When I first retired and was behaving like a 'little old man', tw used to tease me and complain that I was behaving like a 'little old man'. Together we composed fictitious articles for the press and invented a fictitious magazine to publish them in, the 'Little Old Man Weekly'.
When John bought his first house in Winsford, we went to see it along with my American brother-in-law, Harold. It had been owned by a 'little old man', and was full of handy gadgets and aids to make life easier. Harold was much taken in by this and walked round in wonder. He especially liked the removable washing line pole which had been greased at its bottom so that it slid easily out of its hole in the lawn.

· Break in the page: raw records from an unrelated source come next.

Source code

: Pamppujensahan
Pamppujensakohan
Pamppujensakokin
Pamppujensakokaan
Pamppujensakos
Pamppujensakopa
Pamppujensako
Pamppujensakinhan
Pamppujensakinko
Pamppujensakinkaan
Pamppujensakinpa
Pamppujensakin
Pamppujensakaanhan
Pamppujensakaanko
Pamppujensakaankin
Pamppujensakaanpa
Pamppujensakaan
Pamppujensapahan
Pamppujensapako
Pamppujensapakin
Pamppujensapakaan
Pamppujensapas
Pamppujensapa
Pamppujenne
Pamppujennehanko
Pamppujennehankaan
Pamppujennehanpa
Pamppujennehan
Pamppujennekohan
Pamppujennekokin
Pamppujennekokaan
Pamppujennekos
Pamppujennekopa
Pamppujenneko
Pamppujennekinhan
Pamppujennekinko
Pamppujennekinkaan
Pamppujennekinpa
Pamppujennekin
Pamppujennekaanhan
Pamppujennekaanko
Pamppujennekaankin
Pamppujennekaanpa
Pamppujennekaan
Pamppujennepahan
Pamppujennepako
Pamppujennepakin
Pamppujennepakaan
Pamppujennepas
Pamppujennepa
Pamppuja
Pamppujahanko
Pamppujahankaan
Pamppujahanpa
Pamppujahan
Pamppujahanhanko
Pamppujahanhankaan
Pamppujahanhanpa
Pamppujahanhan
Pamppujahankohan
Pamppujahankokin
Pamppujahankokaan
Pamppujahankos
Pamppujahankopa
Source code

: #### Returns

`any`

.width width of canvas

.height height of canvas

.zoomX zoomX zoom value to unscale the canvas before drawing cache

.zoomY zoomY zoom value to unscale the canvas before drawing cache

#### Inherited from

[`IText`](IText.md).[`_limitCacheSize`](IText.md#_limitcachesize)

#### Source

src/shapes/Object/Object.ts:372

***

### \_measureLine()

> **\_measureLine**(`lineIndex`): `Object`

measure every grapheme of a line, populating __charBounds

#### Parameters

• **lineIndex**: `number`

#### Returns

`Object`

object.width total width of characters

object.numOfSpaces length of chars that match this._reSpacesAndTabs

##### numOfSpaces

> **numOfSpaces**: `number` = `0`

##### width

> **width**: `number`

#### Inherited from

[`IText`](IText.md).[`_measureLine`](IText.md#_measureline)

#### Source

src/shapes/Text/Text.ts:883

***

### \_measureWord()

The house had a coke fired central heating system and the numerous, brushes, scrapers, pokers, prodders needed to keep this functioning were all arrayed around it hanging on an assortment of hooks of varying progeny but of appropriate shape to hold each odd shaped item.
Harold commented that it was a very good idea to buy a house from a 'little old man' as you could be sure that it would have been optimised for easy living.
Rosemary bought her house in Witney from a 'little old man' and that was just the same. It even had wiring, bell push and electric bell in place to enable the 'little old man' to be imperiously summoned from his garden shed at the whim of 'her indoors'. Don't expect to be seeing a design for one of these anytime soon.